__Exercise__
The pictures in the listing below are to be skipped, while the lines between the line holding "Community Data Consortium Primer" and the line holding "How is the Community", inclusive, are to be output exactly.

__Extracted records__

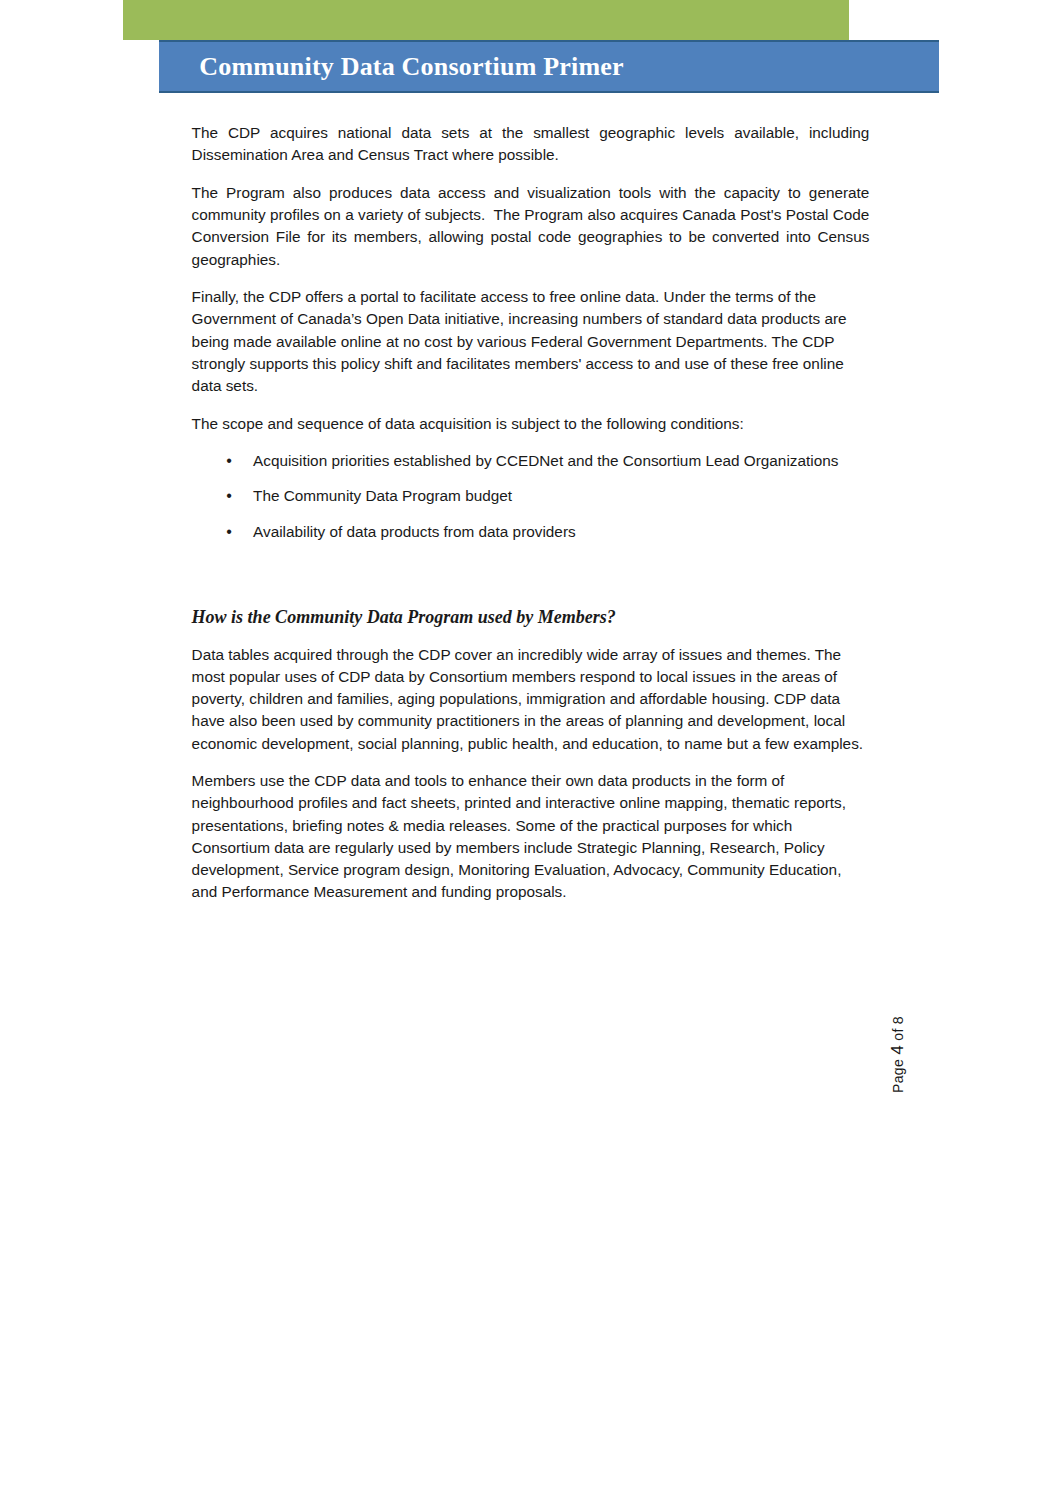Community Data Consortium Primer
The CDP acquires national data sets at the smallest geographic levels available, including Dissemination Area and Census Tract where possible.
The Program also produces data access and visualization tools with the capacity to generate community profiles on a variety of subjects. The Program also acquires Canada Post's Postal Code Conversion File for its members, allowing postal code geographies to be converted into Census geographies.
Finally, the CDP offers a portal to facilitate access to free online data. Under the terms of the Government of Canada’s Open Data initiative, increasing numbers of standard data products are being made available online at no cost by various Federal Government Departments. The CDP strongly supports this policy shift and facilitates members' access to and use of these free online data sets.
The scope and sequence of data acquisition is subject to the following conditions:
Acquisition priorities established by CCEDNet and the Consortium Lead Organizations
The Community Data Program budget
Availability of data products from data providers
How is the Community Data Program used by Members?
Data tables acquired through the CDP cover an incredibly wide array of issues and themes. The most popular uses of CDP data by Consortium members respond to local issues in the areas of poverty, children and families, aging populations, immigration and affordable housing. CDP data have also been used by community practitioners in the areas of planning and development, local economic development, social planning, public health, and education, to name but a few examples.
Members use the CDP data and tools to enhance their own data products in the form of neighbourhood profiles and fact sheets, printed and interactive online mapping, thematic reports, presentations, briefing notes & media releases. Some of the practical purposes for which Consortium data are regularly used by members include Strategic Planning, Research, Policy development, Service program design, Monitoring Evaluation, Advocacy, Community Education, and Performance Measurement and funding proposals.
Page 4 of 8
---
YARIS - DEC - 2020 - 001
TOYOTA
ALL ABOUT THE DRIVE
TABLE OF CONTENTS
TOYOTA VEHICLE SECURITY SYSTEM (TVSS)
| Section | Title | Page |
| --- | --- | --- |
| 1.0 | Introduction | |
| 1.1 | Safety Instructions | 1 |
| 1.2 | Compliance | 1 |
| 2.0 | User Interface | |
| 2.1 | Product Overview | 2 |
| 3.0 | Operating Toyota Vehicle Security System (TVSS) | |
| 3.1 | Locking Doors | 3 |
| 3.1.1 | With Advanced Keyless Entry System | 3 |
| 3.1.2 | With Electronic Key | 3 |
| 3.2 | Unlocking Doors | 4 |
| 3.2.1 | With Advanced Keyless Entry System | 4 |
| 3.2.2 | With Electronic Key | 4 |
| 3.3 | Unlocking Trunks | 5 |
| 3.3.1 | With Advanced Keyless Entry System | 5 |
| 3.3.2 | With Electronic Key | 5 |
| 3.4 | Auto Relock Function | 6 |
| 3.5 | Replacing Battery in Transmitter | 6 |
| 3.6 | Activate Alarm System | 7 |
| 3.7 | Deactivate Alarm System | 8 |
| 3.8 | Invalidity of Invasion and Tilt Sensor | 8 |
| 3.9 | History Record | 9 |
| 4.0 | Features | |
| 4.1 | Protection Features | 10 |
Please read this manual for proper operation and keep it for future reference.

__Solution__
Community Data Consortium Primer
The CDP acquires national data sets at the smallest geographic levels available, including Dissemination Area and Census Tract where possible.
The Program also produces data access and visualization tools with the capacity to generate community profiles on a variety of subjects. The Program also acquires Canada Post's Postal Code Conversion File for its members, allowing postal code geographies to be converted into Census geographies.
Finally, the CDP offers a portal to facilitate access to free online data. Under the terms of the Government of Canada’s Open Data initiative, increasing numbers of standard data products are being made available online at no cost by various Federal Government Departments. The CDP strongly supports this policy shift and facilitates members' access to and use of these free online data sets.
The scope and sequence of data acquisition is subject to the following conditions:
Acquisition priorities established by CCEDNet and the Consortium Lead Organizations
The Community Data Program budget
Availability of data products from data providers
How is the Community Data Program used by Members?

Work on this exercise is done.